• [TASK ITEM]: Return each of the rows below line for line, without changing a single character.

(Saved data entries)
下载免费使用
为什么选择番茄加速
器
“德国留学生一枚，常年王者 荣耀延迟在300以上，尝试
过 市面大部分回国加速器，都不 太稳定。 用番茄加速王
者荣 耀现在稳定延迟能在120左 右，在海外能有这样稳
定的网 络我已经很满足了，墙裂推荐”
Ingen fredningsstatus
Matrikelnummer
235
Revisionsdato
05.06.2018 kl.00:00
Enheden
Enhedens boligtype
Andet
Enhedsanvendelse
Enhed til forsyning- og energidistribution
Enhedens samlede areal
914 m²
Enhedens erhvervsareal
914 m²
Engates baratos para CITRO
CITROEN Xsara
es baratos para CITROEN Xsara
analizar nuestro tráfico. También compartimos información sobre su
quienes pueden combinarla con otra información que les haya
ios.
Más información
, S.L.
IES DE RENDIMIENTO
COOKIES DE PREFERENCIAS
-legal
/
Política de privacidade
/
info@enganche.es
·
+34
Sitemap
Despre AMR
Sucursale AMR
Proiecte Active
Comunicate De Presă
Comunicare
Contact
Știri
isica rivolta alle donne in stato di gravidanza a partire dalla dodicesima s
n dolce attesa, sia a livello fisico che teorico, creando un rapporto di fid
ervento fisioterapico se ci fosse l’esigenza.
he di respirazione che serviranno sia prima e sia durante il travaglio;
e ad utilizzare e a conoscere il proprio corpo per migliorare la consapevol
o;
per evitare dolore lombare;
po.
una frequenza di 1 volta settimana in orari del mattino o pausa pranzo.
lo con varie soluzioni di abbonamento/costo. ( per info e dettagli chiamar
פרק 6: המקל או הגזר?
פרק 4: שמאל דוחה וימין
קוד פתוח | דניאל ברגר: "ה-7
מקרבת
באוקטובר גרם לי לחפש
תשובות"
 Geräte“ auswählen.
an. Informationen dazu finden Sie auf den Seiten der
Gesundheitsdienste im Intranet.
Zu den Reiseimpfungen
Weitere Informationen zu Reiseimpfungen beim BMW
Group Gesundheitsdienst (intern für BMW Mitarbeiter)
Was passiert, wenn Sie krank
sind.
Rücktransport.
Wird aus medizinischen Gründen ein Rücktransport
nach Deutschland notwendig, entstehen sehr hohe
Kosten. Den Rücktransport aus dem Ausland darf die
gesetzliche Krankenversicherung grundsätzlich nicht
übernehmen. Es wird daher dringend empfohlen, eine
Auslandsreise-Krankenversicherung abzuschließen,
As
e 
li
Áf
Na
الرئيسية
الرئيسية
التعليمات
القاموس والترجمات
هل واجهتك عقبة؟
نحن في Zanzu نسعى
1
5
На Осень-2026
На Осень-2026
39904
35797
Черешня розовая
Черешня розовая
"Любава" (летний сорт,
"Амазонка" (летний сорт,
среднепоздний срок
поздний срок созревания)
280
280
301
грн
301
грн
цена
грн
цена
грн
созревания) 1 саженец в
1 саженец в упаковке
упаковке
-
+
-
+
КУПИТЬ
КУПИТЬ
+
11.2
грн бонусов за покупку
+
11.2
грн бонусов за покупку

• [EXPECTED OUTPUT]:
下载免费使用
为什么选择番茄加速
器
“德国留学生一枚，常年王者 荣耀延迟在300以上，尝试
过 市面大部分回国加速器，都不 太稳定。 用番茄加速王
者荣 耀现在稳定延迟能在120左 右，在海外能有这样稳
定的网 络我已经很满足了，墙裂推荐”
Ingen fredningsstatus
Matrikelnummer
235
Revisionsdato
05.06.2018 kl.00:00
Enheden
Enhedens boligtype
Andet
Enhedsanvendelse
Enhed til forsyning- og energidistribution
Enhedens samlede areal
914 m²
Enhedens erhvervsareal
914 m²
Engates baratos para CITRO
CITROEN Xsara
es baratos para CITROEN Xsara
analizar nuestro tráfico. También compartimos información sobre su
quienes pueden combinarla con otra información que les haya
ios.
Más información
, S.L.
IES DE RENDIMIENTO
COOKIES DE PREFERENCIAS
-legal
/
Política de privacidade
/
info@enganche.es
·
+34
Sitemap
Despre AMR
Sucursale AMR
Proiecte Active
Comunicate De Presă
Comunicare
Contact
Știri
isica rivolta alle donne in stato di gravidanza a partire dalla dodicesima s
n dolce attesa, sia a livello fisico che teorico, creando un rapporto di fid
ervento fisioterapico se ci fosse l’esigenza.
he di respirazione che serviranno sia prima e sia durante il travaglio;
e ad utilizzare e a conoscere il proprio corpo per migliorare la consapevol
o;
per evitare dolore lombare;
po.
una frequenza di 1 volta settimana in orari del mattino o pausa pranzo.
lo con varie soluzioni di abbonamento/costo. ( per info e dettagli chiamar
פרק 6: המקל או הגזר?
פרק 4: שמאל דוחה וימין
קוד פתוח | דניאל ברגר: "ה-7
מקרבת
באוקטובר גרם לי לחפש
תשובות"
 Geräte“ auswählen.
an. Informationen dazu finden Sie auf den Seiten der
Gesundheitsdienste im Intranet.
Zu den Reiseimpfungen
Weitere Informationen zu Reiseimpfungen beim BMW
Group Gesundheitsdienst (intern für BMW Mitarbeiter)
Was passiert, wenn Sie krank
sind.
Rücktransport.
Wird aus medizinischen Gründen ein Rücktransport
nach Deutschland notwendig, entstehen sehr hohe
Kosten. Den Rücktransport aus dem Ausland darf die
gesetzliche Krankenversicherung grundsätzlich nicht
übernehmen. Es wird daher dringend empfohlen, eine
Auslandsreise-Krankenversicherung abzuschließen,
As
e 
li
Áf
Na
الرئيسية
الرئيسية
التعليمات
القاموس والترجمات
هل واجهتك عقبة؟
نحن في Zanzu نسعى
1
5
На Осень-2026
На Осень-2026
39904
35797
Черешня розовая
Черешня розовая
"Любава" (летний сорт,
"Амазонка" (летний сорт,
среднепоздний срок
поздний срок созревания)
280
280
301
грн
301
грн
цена
грн
цена
грн
созревания) 1 саженец в
1 саженец в упаковке
упаковке
-
+
-
+
КУПИТЬ
КУПИТЬ
+
11.2
грн бонусов за покупку
+
11.2
грн бонусов за покупку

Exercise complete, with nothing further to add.